Issue (i): Whether the implementation of hazardous waste law and regulatory machinery required strengthened and enforceable directions to the Union Government, MOEF, CPCB and SPCBs;
Analysis: The judgment proceeds on the basis that the problem was not the absence of rules but their inadequate implementation. It emphasises the precautionary principle, the polluter-pays principle, sustainable development and good governance as governing environmental decision-making. The Court accepted the need for coordinated action by MOEF, CPCB, SPCBs and other ministries, including stronger monitoring, better laboratory facilities, updated inventories, checklists, and institutional reform to ensure effective enforcement of the hazardous waste regime.
Conclusion: The regulatory authorities were directed to implement the hazardous waste framework in letter and spirit, with continuous monitoring and time-bound compliance measures, in favour of the petitioner.
Issue (ii): Whether import, storage and disposal of hazardous waste and illegal consignments required prohibition, re-export, destruction or regulated clearance;
Analysis: The Court linked the domestic regime to the Basel Convention and held that banned hazardous wastes could not be permitted to enter or remain in the country. It directed prohibition of specified imports, review of additional hazardous items for ban, and treatment of illegally imported or uncleared consignments according to their category. Where import was banned, re-export or destruction at the importer's risk and cost was required. Where import was permitted only within regulated limits, release or auction was to be confined to authorised recyclers or reprocessors. The Court also required action against persons responsible for illegal imports and directed compliance with customs and port controls.
Conclusion: Banned or illegal hazardous consignments were to be stopped, re-exported, destroyed or otherwise dealt with only in accordance with the hazardous waste rules and customs law, in favour of the petitioner.
Issue (iii): Whether public participation, right to information, occupational safety and ship-breaking safeguards required mandatory regulatory measures;
Analysis: The judgment treats the right to information and community participation as integral to environmental protection under Article 21. It requires public disclosure of hazardous waste information, stronger worker protection measures, occupational health review, and special safeguards for ship-breaking, including decontamination, inventories, authorised disposal facilities and strict monitoring. The Court also directed the creation of a monitoring committee to oversee implementation and reporting.

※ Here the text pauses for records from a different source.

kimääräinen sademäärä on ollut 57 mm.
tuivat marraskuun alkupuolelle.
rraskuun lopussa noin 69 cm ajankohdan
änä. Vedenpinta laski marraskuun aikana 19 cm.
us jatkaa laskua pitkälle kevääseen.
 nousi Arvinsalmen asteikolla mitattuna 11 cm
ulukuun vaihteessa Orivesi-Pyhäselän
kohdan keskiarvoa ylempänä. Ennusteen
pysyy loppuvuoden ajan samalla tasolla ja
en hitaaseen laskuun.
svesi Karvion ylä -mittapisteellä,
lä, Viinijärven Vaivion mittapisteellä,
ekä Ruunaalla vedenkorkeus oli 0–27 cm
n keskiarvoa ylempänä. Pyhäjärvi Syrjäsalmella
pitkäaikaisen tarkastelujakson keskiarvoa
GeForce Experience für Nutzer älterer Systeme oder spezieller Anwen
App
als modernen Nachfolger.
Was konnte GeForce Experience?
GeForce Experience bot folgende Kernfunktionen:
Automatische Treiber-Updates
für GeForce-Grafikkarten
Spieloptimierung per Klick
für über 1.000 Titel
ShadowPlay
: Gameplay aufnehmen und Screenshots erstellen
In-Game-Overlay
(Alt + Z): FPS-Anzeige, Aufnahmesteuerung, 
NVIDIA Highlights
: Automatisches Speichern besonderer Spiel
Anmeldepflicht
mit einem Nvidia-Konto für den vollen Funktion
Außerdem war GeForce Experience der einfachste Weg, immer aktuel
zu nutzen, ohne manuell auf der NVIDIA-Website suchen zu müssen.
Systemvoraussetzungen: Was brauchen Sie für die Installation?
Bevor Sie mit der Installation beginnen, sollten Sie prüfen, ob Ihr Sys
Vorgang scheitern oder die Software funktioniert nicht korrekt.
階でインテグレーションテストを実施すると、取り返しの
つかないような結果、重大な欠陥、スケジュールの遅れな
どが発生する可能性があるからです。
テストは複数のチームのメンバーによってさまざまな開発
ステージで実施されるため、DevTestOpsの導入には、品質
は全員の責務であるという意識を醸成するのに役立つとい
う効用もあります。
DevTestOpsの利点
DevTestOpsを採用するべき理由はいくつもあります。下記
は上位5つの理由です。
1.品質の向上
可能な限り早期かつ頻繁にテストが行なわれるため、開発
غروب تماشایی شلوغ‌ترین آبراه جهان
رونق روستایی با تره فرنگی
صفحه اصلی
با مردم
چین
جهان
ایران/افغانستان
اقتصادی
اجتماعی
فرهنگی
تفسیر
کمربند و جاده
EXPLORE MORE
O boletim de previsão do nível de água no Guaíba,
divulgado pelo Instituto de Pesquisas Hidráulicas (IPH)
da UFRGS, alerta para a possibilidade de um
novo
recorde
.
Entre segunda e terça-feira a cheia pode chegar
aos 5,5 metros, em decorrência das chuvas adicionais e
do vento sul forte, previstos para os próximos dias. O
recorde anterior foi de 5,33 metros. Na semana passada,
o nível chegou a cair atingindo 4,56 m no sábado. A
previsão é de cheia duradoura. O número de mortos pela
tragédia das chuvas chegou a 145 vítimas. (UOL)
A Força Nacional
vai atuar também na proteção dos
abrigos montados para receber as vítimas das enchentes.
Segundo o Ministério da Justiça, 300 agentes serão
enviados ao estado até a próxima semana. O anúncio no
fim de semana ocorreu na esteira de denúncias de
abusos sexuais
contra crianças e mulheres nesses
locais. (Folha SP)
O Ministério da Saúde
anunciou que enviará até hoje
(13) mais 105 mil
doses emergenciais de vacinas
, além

Conclusion: Mandatory public disclosure, worker safety, ship-breaking regulation and continued monitoring were ordered in favour of the petitioner.
Final Conclusion: The decision mandates an expansive environmental compliance framework for hazardous waste management, with stronger institutional enforcement, tighter controls on imports and disposal, and enforceable safeguards for public health, workers and environmental transparency.
Ratio Decidendi: Environmental regulation must be enforced through the precautionary principle, polluter-pays principle, sustainable development and public participation, and hazardous waste may be imported, handled or disposed of only in strict compliance with law and with effective institutional supervision.